I recommend you complete the next steps while in a Kali Linux VM.
Check your email for the activation code. copy and save in notepad
In a terminal, navigate to the directory you downloaded the file to (Most likely /root/Downloads
and use the following command to install Nessus from the .deb file:
sudo dpkg -i <Nessus .deb file name> (run as super user) (Debian package tool) (install) (Nessus package)
Next, you’ll need to run the Nessus service (also referred to as the Nessus daemon), which starts everything up. Use the command
service nessusd start, and after a few seconds, go to your browser, and visit
https://kali:8834/
This is the local web GUI for Nessus. Can’t find the webpage? the “kali” section of the URL is your hostname (the part that appears in the terminal after “root@”).
If you’ve previously used Nessus, you may get an error stating you have a corrupt database. To fix this, you need to kill the service using service nessud stop, remove all Nessus files, download the latest version, and install it again. To delete all files for a clean re-install, use the following command in the terminal: rm -rf /opt/nessus (recursively remove everything in the Nessus directory, opt/nessus)
Once you get to the site, you should now be asked what product you want to use, select Nessus Essentials. You can either register here or, if you did it earlier, skip this step to submit your activation code, which should’ve been emailed to you.

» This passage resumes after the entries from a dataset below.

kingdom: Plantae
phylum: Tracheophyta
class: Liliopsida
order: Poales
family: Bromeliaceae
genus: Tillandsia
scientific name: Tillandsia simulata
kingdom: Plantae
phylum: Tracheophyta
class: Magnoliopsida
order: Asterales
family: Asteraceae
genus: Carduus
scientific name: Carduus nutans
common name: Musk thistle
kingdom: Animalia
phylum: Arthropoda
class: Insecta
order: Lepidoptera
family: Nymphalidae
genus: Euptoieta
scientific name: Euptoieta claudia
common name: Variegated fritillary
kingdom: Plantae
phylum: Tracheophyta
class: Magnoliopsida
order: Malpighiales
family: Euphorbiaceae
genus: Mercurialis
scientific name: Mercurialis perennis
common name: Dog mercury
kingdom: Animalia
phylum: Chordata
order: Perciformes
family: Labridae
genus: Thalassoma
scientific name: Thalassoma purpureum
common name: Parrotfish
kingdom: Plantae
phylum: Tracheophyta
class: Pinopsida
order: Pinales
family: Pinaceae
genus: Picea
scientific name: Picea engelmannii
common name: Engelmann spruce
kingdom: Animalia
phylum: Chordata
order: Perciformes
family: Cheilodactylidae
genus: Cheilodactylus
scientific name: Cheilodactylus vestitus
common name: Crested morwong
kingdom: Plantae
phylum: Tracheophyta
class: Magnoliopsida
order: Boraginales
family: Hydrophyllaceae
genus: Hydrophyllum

Finally, you’ll be asked to create a username and password to access Nessus locally within your VM. This form should inherit your Kali account details (in my case, ‘root’ and ‘toor’) but you are able to change them to anything you wish.
Select the Nessus essentials product and continue
Click SKIP in next page as you already registered
Now, Nessus will begin downloading plugins and other essential files required for its proper functioning. Please allow this process to complete, as it may take a significant amount of time. Feel free to take a break, stretch your legs, and return when the download is finished. Once completed, you will be presented with the Nessus dashboard.
From here, you have access to various features in Nessus, including the ability to launch scans, create policies, review plugins, and much more. In this module, we will primarily focus on plugins and utilizing a pre-made scan template. However, I highly recommend exploring Nessus further, as it is extensively utilized in the industry, and gaining hands-on experience with it can be highly beneficial.
On the left-hand side, you’ll find a navigation menu that provides access to several important sections:
- My Scans: This section displays all scans conducted by the currently logged-in user. It includes completed, scheduled, pending, and failed scans.
- All Scans: Here, you can view scans conducted by any user within the organization. This section provides an overview of completed, scheduled, pending, and failed scans.
- Trash: Once you no longer require a scan template, you can move it to the Trash. Doing so removes it from the “My Scans” and “All Scans” tabs, keeping your workspace organized.
- Policies: Scans are performed using a target and a policy, which consists of a list of settings and plugins. Different plugins focus on specific security issues, and policies allow you to configure and customize the scanning process.
- Plugin Rules: Plugins are integral to Nessus as they conduct scanning and enumeration. By using different plugins, you can obtain varied results. This section enables you to fine-tune the scan by selecting specific security issues or areas of interest to focus on.
- Scanners: Scanners refer to different hosts capable of performing enumeration. This feature becomes relevant when you need to scan multiple VLANs or physical networks that are not directly interconnected. In our case, we have one scanner available, which is the local scanner running within our VM.
Feel free to explore these sections further to gain a deeper understanding of their functionalities and how they can contribute to your security assessments.